| PEDIDO POR ESCRITO |
Devolva na íntegra o trecho extraído sobre a mulher e o mundo feudal, sem alterar nenhuma palavra nem sinal de pontuação.

| TRECHO EXTRAÍDO |
◇ ◇ ◇ ◇

Seria o caso de se perguntar se ela não está movida por uma admiração
inconsciente, o que podemos considerar excessivo, por um mundo masculino que ela
acredita necessário e suficiente copiar com tanta exatidão quanto possível,
seja perdendo ela própria sua identidade, ou negando antecipadamente sua
originalidade.
Tais
constatações levaram-nos bem longe do mundo feudal; elas podem, em todo o caso,
levar ao desejo que este mundo feudal seja um pouco mais bem conhecido, dos que
crêem, de boa fé, que a mulher “sai enfim da Idade Média”: elas têm muito que
fazer para reencontrar o lugar que foi seu nos tempos da rainha Eleonora ou da
rainha Branca...
Idade Média: O Que Não Nos Ensinaram,
Capítulo VI, Editora Agir, Rio de Janeiro 1978.
Notas:
P. Riché, Dhuoda Manuel pour mon fils,
Paris, Ed. du Cerf, 1975.

◇ ◇ ◇ ◇

| REGISTROS FORNECIDOS |
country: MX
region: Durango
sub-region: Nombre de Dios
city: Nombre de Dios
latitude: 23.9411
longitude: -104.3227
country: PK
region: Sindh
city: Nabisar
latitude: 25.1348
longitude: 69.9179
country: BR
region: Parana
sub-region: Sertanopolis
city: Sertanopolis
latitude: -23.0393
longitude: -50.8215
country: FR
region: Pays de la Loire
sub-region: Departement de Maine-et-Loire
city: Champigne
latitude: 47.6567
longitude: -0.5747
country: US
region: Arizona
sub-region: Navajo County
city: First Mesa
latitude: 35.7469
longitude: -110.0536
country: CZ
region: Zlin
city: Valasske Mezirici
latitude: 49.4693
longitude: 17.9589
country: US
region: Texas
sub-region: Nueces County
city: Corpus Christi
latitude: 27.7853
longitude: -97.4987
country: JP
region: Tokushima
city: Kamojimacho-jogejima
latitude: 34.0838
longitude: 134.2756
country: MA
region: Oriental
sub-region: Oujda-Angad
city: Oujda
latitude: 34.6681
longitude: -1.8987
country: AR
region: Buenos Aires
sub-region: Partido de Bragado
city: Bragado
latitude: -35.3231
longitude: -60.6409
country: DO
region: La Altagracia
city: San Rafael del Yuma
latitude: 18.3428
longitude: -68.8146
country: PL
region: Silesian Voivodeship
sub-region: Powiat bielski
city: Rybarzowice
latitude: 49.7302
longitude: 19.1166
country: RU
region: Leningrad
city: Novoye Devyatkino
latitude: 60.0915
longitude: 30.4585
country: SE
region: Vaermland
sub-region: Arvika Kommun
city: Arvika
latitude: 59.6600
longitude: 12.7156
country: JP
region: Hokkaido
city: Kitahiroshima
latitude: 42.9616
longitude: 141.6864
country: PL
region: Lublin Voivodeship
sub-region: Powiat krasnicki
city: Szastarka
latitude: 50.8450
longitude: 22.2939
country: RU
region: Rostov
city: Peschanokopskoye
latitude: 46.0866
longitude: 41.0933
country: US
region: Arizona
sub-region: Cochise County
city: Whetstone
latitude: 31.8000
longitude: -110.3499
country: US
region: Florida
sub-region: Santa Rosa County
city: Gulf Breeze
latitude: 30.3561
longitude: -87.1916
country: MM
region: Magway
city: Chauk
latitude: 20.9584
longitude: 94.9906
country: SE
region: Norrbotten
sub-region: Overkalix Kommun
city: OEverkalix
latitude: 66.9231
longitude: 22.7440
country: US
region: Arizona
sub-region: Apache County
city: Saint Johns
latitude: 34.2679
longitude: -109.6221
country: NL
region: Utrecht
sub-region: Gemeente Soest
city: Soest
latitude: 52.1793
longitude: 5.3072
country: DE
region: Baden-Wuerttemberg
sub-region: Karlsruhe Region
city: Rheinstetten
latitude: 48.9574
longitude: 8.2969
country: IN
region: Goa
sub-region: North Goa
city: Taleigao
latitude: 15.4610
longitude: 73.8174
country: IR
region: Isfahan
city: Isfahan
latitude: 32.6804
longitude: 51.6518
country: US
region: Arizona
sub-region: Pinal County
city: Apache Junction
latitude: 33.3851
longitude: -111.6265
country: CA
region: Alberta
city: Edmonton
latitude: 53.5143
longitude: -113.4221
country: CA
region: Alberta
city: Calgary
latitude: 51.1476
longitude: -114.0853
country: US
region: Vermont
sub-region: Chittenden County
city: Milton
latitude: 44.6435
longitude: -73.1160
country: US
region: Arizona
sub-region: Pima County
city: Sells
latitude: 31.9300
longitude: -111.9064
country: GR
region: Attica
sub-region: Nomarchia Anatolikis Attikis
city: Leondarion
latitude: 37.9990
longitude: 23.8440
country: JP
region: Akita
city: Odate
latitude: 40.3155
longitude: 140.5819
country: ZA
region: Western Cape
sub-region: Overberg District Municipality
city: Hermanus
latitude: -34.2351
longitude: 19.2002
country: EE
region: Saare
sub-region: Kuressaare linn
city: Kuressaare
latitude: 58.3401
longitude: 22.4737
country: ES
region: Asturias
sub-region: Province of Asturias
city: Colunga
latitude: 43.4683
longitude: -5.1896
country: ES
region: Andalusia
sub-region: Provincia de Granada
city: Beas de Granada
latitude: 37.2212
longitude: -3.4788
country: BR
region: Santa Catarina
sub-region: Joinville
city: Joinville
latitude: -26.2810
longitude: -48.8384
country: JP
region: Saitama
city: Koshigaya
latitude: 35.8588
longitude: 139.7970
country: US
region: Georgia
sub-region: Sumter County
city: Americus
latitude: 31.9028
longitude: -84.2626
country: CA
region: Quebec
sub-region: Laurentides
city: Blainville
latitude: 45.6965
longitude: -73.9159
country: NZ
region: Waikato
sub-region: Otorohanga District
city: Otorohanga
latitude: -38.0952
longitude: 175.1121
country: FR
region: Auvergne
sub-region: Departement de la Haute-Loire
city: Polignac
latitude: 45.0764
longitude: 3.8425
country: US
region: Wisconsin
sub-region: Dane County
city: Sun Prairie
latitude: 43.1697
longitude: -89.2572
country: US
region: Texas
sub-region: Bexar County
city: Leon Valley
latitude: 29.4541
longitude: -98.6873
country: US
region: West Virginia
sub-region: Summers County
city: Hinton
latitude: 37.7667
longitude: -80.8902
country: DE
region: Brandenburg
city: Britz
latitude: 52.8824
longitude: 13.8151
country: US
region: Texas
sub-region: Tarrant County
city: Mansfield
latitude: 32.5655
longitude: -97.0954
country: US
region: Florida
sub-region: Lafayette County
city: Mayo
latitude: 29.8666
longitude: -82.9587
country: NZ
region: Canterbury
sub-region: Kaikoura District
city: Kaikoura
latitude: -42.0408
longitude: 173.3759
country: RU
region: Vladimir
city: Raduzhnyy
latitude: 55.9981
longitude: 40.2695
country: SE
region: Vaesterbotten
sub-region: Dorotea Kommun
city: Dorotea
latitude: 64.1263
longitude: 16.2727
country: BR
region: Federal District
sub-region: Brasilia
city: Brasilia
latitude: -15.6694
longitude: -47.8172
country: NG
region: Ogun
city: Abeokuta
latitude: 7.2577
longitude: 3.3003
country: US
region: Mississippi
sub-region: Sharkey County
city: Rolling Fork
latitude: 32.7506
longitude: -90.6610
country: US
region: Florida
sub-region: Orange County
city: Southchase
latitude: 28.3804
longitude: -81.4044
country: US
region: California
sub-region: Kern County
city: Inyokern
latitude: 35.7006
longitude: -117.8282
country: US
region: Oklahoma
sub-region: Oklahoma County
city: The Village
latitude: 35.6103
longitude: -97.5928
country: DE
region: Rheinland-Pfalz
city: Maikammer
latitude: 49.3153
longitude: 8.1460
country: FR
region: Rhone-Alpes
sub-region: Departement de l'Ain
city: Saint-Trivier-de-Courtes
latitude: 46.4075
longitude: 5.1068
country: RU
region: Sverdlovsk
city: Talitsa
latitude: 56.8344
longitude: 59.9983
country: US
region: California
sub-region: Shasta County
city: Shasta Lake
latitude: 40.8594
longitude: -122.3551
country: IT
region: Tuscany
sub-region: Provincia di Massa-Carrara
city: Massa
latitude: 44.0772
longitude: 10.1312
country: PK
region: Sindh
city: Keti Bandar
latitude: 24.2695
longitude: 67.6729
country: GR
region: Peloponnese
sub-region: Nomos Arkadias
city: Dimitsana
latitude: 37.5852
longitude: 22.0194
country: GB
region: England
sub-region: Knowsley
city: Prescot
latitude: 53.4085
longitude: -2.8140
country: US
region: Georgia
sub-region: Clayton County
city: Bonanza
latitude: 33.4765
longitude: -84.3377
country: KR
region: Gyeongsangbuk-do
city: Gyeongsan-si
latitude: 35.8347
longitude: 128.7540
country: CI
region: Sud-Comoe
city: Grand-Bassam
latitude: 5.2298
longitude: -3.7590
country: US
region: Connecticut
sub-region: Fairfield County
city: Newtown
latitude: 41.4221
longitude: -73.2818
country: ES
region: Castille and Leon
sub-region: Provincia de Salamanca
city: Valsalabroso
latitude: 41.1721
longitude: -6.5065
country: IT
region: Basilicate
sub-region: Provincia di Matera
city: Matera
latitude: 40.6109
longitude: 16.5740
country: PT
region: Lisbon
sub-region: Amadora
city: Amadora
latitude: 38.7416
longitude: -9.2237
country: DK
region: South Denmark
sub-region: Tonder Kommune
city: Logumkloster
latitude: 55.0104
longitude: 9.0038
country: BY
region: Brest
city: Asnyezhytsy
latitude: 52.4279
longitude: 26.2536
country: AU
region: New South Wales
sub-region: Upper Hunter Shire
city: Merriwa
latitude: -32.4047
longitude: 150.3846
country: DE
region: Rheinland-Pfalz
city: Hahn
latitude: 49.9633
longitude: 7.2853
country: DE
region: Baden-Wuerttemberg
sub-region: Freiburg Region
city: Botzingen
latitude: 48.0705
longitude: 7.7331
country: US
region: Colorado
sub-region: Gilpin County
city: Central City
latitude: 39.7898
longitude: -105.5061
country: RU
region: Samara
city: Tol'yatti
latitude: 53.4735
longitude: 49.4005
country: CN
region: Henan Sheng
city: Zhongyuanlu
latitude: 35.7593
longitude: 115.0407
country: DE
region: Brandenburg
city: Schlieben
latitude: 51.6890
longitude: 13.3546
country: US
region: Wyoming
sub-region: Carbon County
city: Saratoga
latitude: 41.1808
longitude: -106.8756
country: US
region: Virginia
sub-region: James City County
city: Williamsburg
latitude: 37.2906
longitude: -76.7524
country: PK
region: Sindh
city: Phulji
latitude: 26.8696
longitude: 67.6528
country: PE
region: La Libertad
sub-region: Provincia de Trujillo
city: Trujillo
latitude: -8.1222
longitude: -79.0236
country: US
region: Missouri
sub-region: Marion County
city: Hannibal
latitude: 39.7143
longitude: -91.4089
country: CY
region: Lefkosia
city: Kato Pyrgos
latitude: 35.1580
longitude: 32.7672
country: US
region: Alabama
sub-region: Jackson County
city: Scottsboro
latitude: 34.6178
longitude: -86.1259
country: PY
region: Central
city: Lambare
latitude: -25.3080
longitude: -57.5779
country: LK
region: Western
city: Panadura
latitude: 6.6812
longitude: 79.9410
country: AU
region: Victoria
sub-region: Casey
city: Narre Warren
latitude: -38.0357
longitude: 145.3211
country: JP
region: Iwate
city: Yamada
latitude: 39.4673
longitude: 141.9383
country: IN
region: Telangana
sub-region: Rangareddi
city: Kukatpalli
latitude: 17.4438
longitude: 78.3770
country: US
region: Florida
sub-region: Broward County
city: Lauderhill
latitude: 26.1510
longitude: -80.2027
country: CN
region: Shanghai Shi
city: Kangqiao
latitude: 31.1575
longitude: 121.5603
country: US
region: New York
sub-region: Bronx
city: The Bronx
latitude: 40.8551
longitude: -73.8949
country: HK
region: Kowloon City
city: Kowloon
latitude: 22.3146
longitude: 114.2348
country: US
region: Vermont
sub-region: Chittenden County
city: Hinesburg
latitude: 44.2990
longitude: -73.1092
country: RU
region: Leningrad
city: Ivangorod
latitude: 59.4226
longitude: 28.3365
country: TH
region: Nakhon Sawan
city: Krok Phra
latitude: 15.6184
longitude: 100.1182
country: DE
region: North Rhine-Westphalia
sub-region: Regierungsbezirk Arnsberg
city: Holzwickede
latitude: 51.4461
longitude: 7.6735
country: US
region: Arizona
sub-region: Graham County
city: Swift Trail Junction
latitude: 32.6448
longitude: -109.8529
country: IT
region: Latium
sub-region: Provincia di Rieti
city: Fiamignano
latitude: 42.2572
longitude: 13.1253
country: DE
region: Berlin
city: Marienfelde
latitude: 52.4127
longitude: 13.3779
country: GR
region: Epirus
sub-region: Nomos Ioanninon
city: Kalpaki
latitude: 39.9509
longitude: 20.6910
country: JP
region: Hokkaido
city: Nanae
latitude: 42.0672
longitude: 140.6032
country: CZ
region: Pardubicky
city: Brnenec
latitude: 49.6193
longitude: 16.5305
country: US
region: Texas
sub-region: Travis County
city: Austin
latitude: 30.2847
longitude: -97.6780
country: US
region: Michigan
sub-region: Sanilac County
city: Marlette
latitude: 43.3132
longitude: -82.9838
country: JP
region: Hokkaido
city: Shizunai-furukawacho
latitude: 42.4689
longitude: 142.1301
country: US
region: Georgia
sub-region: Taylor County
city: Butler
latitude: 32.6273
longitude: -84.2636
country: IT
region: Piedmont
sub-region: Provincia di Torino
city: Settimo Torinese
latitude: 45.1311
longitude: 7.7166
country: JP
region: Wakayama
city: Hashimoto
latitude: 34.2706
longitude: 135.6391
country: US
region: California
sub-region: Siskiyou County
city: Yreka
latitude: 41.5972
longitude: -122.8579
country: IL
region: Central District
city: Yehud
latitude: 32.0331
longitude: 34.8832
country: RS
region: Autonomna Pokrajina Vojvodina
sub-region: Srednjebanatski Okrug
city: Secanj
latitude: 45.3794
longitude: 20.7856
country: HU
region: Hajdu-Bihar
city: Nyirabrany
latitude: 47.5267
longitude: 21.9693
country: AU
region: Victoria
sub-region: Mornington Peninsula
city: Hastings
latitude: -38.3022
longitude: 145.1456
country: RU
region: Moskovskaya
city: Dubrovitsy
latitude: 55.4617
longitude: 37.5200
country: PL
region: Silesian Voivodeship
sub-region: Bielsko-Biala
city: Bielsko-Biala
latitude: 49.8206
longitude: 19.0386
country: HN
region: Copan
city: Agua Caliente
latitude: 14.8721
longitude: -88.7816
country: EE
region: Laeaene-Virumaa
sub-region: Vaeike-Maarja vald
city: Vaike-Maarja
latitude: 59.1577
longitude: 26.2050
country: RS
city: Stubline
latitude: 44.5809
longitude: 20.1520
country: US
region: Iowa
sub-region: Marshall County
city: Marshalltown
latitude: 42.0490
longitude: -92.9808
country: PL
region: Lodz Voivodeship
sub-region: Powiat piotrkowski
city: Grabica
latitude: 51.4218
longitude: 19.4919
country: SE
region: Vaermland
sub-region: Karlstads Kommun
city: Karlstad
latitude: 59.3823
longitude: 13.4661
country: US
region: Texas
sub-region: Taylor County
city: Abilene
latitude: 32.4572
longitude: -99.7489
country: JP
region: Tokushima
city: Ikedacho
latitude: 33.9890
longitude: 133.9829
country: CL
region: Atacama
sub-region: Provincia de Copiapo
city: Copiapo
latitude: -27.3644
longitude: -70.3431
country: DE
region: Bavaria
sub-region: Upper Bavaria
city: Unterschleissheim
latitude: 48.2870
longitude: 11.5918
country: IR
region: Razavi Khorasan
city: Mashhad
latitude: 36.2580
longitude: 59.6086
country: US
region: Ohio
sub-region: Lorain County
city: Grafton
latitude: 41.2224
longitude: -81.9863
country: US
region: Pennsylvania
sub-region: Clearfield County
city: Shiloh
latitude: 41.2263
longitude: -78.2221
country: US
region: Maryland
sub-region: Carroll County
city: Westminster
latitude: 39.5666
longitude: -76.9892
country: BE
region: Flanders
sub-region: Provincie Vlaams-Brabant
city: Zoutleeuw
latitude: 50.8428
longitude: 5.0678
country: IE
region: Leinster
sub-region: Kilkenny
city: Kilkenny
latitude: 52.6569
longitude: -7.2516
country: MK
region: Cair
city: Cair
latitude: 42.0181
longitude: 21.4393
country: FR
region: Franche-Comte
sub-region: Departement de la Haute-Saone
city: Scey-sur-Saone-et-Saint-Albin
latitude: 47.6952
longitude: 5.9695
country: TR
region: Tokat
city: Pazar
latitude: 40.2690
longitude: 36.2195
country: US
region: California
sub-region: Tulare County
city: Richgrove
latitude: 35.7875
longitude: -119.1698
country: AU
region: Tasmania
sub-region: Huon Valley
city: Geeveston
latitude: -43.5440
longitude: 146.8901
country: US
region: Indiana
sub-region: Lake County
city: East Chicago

◇ ◇ ◇ ◇

| SOLUÇÃO COMPLETA |
Seria o caso de se perguntar se ela não está movida por uma admiração
inconsciente, o que podemos considerar excessivo, por um mundo masculino que ela
acredita necessário e suficiente copiar com tanta exatidão quanto possível,
seja perdendo ela própria sua identidade, ou negando antecipadamente sua
originalidade.
Tais
constatações levaram-nos bem longe do mundo feudal; elas podem, em todo o caso,
levar ao desejo que este mundo feudal seja um pouco mais bem conhecido, dos que
crêem, de boa fé, que a mulher “sai enfim da Idade Média”: elas têm muito que
fazer para reencontrar o lugar que foi seu nos tempos da rainha Eleonora ou da
rainha Branca...
Idade Média: O Que Não Nos Ensinaram,
Capítulo VI, Editora Agir, Rio de Janeiro 1978.
Notas:
P. Riché, Dhuoda Manuel pour mon fils,
Paris, Ed. du Cerf, 1975.